I looked where he was pointing, at a peculiar flicker of faint light showing around the drapes. I couldn’t remember about the light, since it hadn’t been dark when I left, but I was sure of one thing. I hadn’t pulled the drapes shut . . . and they were pulled now!
“I think someone’s in there,” Fitz added. “Has that sliding door ever been fixed?”
“Not yet. It’s hard to open, but it can be done. It can’t be locked.” And, I remembered with a sinking feeling, I’d opened the door earlier when a bird crashed into the glass, and I’d gone out to see if it was okay. And I didn’t remember putting the rod brace back in place. . . .
I tried not to panic. Whoever it was, there was a logical solution. We didn’t have to rush in like gangbusters.
“The detective is coming. We can wait for him.”
“I don’t think so.” The faint light around the edge of the drapes grew fainter still, then disappeared. “I think he’s going to escape out the back. Wait here.”
Fitz dashed around the side of the house. Wait here? No way! I dashed after him. A shadowy figure ran across the back-yard. Fitz raced after him. The figure reached the line of cedar trees and bushes at the property line. I heard an oof and a curse as Fitz dived in after him.
Thuds. Thumps. Crashes. The two figures stumbled out of the bushes, entwined to make a four-legged monster.
“Fitz, be careful!” I yelled.
A little late for that, with the other guy, bigger and heavier than Fitz, using his weight to force Fitz to the ground. Frantically I looked around for a weapon, some way to help. What? A floppy forsythia branch wouldn’t do it. Neither would the daisies growing underneath. But then I stumbled over something . . . the burglar’s flashlight!

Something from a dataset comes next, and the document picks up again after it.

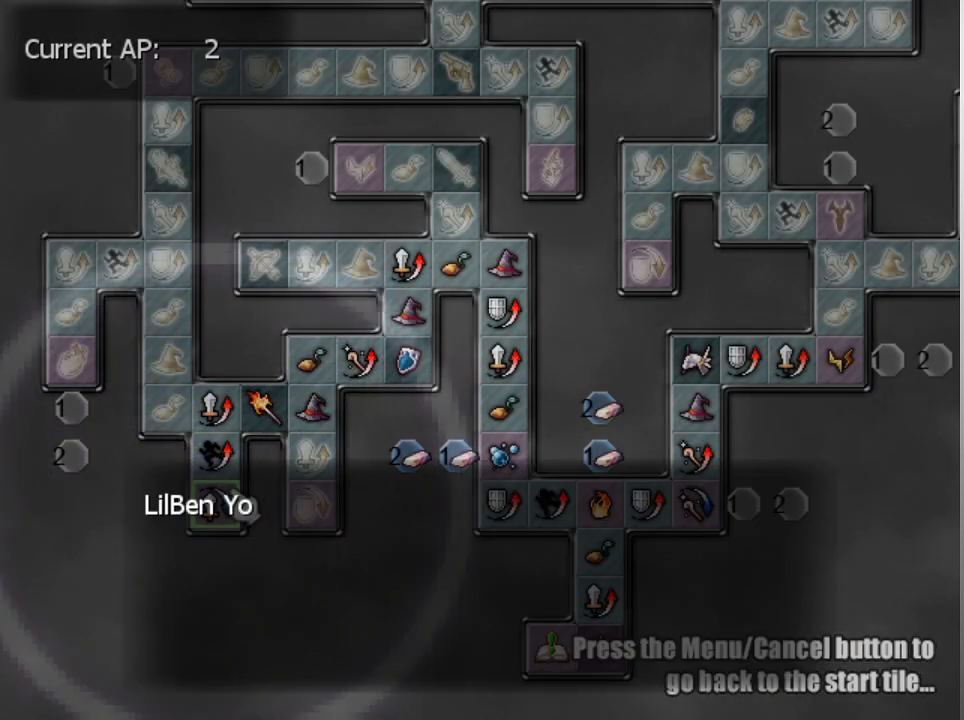
{"buttons": [], "left_stick": "center", "events": []}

Big flashlight. Heavy flashlight. No cheap stuff for this top-of-the-line burglar. I picked it up and circled the entwined figures. One was trim-bodied. Fitz. I didn’t want to make a mistake and clobber him. The figures wrestled across the lawn, both panting and grunting, Fitz’s agility was all that was keeping him from going down. I held the flashlight with both hands, took aim at the one who wasn’t Fitz, and whacked with all my strength.
The figure went down. No oof this time. It was a silent tumble. Something fell out of his hand.
The flash drive.
Fitz rolled the limp form over and felt the throat. “He’s breathing, just knocked out.”
I turned on the flashlight, the strong beam showing no ill effects from being drafted into battle. “It’s Mr. Findley.” Still wearing the gray suit, much the worse for wear now. “He came to steal the flash drive.”
Which meant it definitely wasn’t irrelevant after all.
I heard a car out front. DDS Molino had arrived. I started to head that direction, but Fitz grabbed me and wrapped his arms around me.
“You pack quite a wallop, lady. I like that.”
“Isn’t that what a sidekick is for?”
“I think we can dispense with the sidekick business.” He tucked a strand of hair behind my ear and smiled. “From now on, it’s sleuth-’n’-sleuth, partners and equals.”
“No more sleuthing. We’ve got this killer. I’m retiring.”